By telling me the girl you knocked up wants me to grease some palms to get your future kids a pool at the house I fucking built for OUR forever? !”
“Becky’s not a girl,” he mutters before taking another swig of the beer – completely ignoring every other point. “She’s twenty.”
Oh, for fucks’ sake…
“You are sixteen years older than her! She can’t even drink, Tim.”
Tim stands up to his full height, and I snort in derision.
Why the fuck did I ever cater to this fucking douchebag?
I surpassed his five foot nine inches when I was a freshman in high school.
As an adult, I am a full six inches taller than him.
The only thing he ever surpassed me in was growing a beard, but I never actually liked having more than scruff on my face.
Thankfully, I never had to do the playoff beard as a player.
“If you aren’t going to help, you should have saved me the trip,” Tim snaps at me before throwing his half full beer into the sink to shatter. “Fucking four hours wasted.”

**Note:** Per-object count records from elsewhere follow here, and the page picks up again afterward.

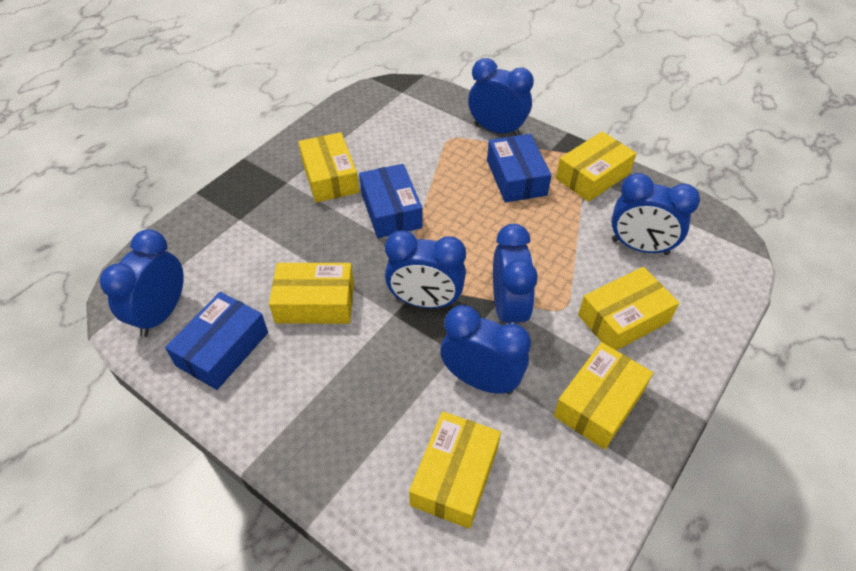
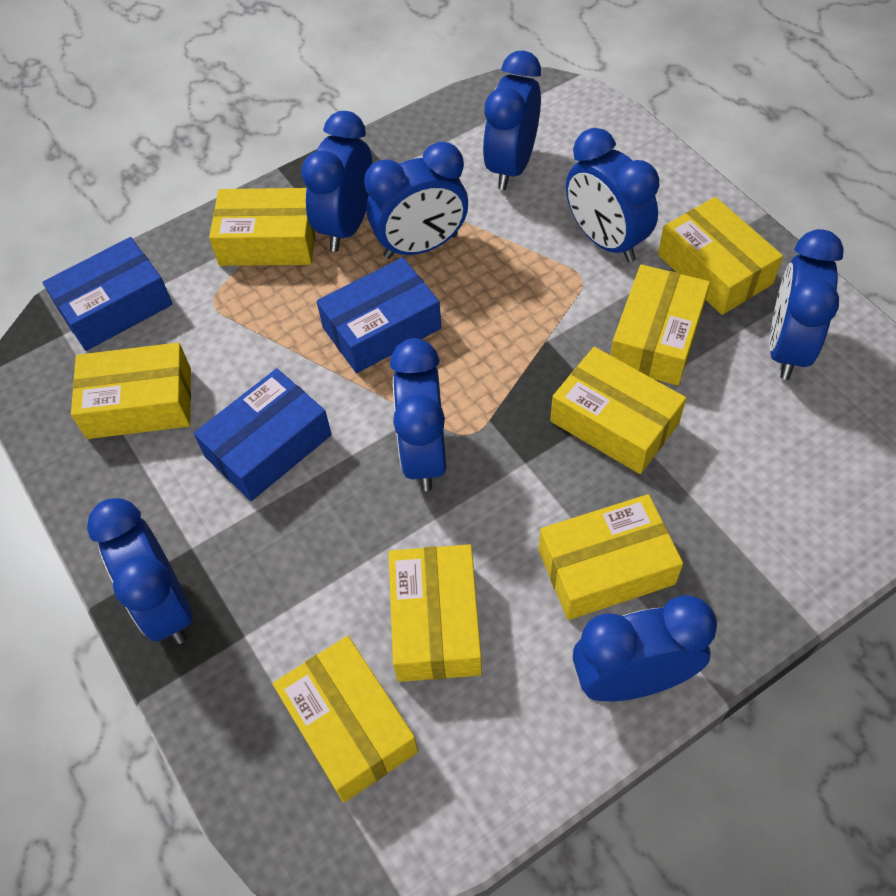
blue clock: [100,229,184,337] [385,230,466,308] [440,305,531,395] [468,58,534,136] [493,224,538,324] [611,173,700,255] = 6 -> [87,498,193,644] [301,111,372,252] [364,142,468,259] [390,338,447,491] [483,51,541,190] [566,128,659,262] [573,595,717,701] [769,229,844,380] = 8
yellow box: [269,263,354,324] [298,132,359,203] [409,411,501,529] [553,342,653,450] [556,131,637,202] [578,267,679,350] = 6 -> [71,343,191,439] [209,188,316,266] [273,636,418,803] [389,544,482,682] [539,494,683,620] [550,347,686,474] [611,264,710,386] [658,197,783,315] = 8

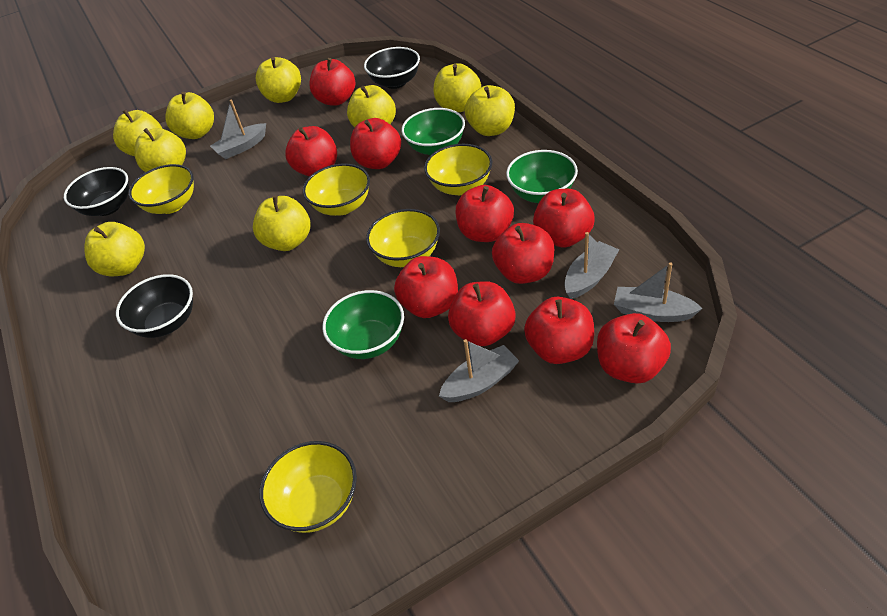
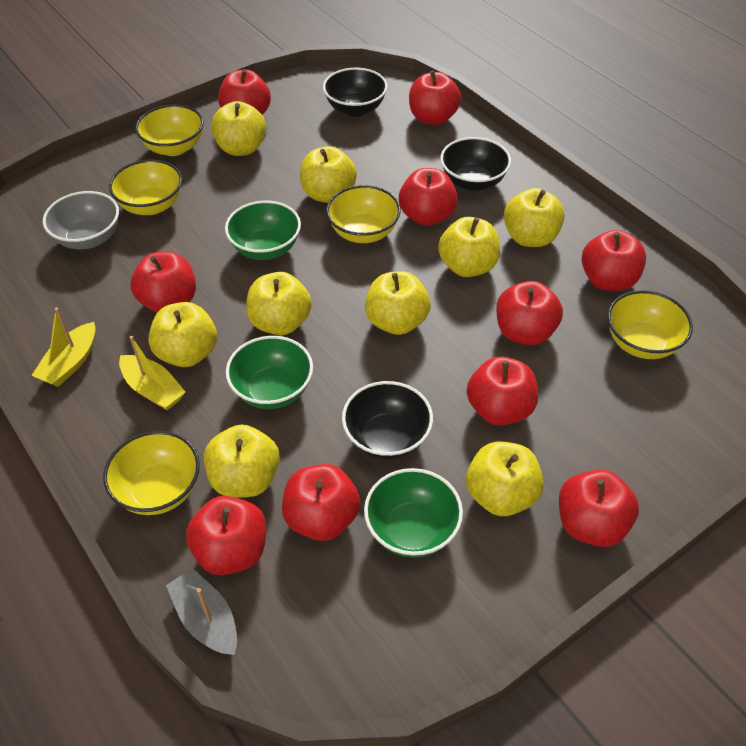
grey boat: [210,100,266,159] [439,339,519,402] [564,232,619,299] [614,262,703,322] = 4 -> [166,568,237,655] = 1
grey bowl: none = 0 -> [43,191,119,250] = 1
yellow boat: none = 0 -> [31,307,95,387] [119,336,185,410] = 2

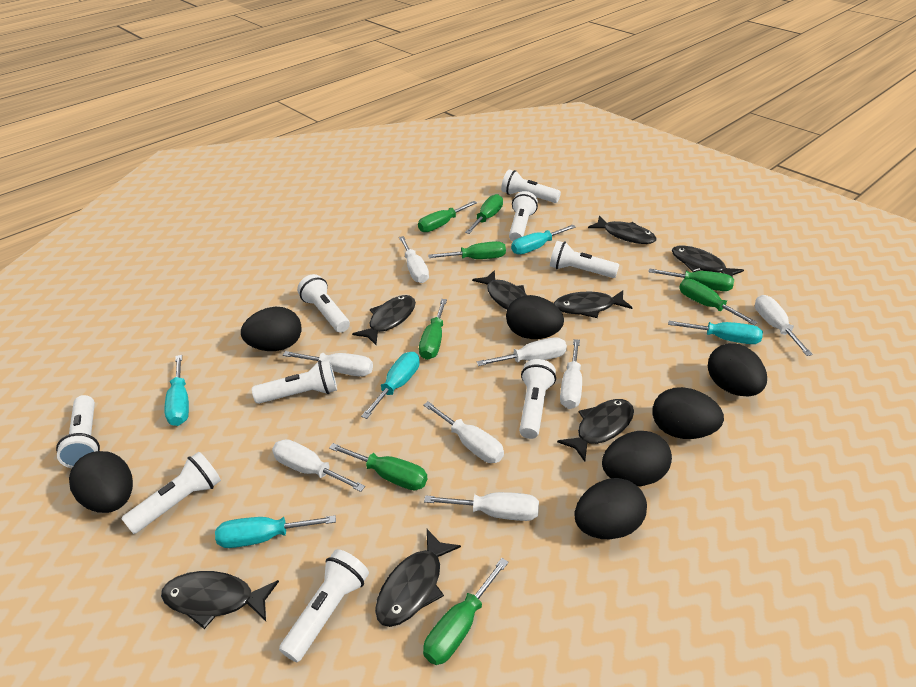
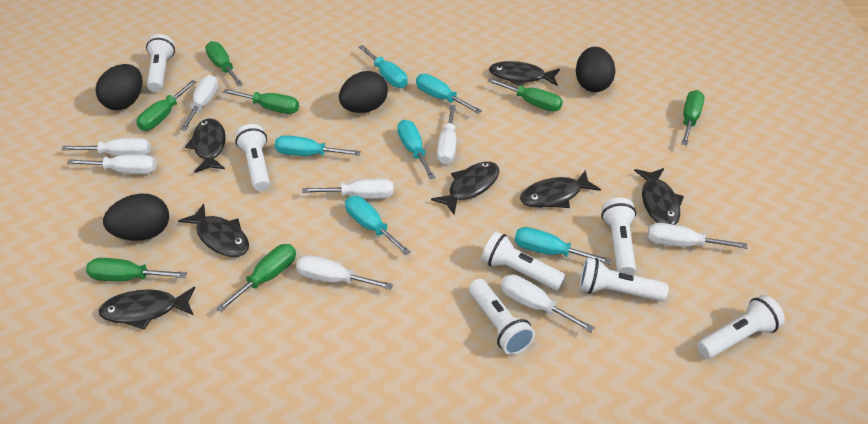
black egg: [69,451,133,513] [241,307,302,351] [506,295,564,339] [574,478,647,539] [602,431,672,486] [653,387,724,439] [708,343,767,396] = 7 -> [96,64,142,110] [103,193,169,241] [339,71,388,113] [576,47,615,92] = 4
black fish: [161,571,279,629] [352,295,416,345] [375,529,461,627] [472,270,527,310] [554,290,633,318] [557,399,634,462] [588,216,657,244] [672,245,744,277] = 8 -> [99,287,195,330] [178,204,249,257] [185,118,226,173] [431,162,500,215] [489,61,560,86] [520,170,601,208] [634,168,684,225] = 7
green screwdriver: [329,443,427,490] [418,201,477,232] [419,299,447,360] [423,558,509,665] [428,241,506,259] [465,194,503,234] [649,268,734,291] [679,279,758,325] = 8 -> [86,258,187,281] [136,80,197,131] [205,41,243,86] [216,244,296,312] [223,89,299,114] [488,78,563,112] [681,90,705,145] = 7
turquoise screwdriver: [165,355,189,426] [215,515,336,548] [361,352,420,419] [511,225,576,254] [668,321,763,344] = 5 -> [275,135,361,156] [345,196,411,255] [359,45,408,88] [397,120,435,179] [416,74,482,114] [515,227,611,265] = 6
white flashlight: [56,395,100,468] [121,452,221,534] [252,359,337,404] [279,549,369,662] [297,274,350,333] [501,169,561,203] [509,191,538,242] [519,359,556,439] [550,241,619,278] = 9 -> [146,34,175,92] [235,124,270,191] [469,279,535,355] [481,231,566,290] [579,257,669,302] [601,197,636,275] [697,295,785,359] = 7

My fists are clenched at my sides, and my teeth are damn near cracking with the force I’m exerting to hold back my temper.
I never fucking asked him to show up, nor did he give me any kind of notice that he was coming.
Now that the rose-colored glasses are gone, it’s extremely difficult to look past this kind of behavior from him.
Did meeting a new guy after all of this time really change me that much?
The slam of my front door is probably the most glorious sound I could ever hear right now, but the pleasure is drowned out by exhaustion.
Carefully, I clean up the broken glass – only managing to prick myself once.
After some peroxide and a small bandage, I slip into my pajamas to call it a night.
Instead of pleasant fantasies of Sam, I am plagued with nightmares of Tim coming back into my life: him taking Sam to bed, convincing Jake that I’m not worth the position, forcing my parents out of the retirement community I set them up in, out in Arizona.
By the time my alarm goes off at six, I have barely slept.
Instead of risking myself and others by driving into the office, I email Jake and the other supervisors to let them know I’ll work from home today.
There’s not much that needs done the day after Thanksgiving anyways, so I shouldn’t face any repercussions for it.
After about three hours of work, I’m extremely glad that I didn’t go anywhere.
I send another email to Human Resources to let them know I will be taking sick leave for at least Monday and will update them further after I get the chance to speak with my doctor.
My temperature has gone up. Food won’t stay down.
And just looking at anything brighter than candlelight is like an ice pick jamming into my eyeballs.
Before I lay down to try and kick whatever bug invaded my immune system, I shoot off a text to Jake.
Me: dunno what I caught but I’m sick. Hope u and Mira and the kids are ok. Pass the message to Sam as well. Don’t want the team getting sick either
I don’t bother to wait for a response and turn the phone on silent, placing it face down on the night stand. Hopefully this is only a minor stomach bug and I’ll be able to see Sam again at the game on Monday.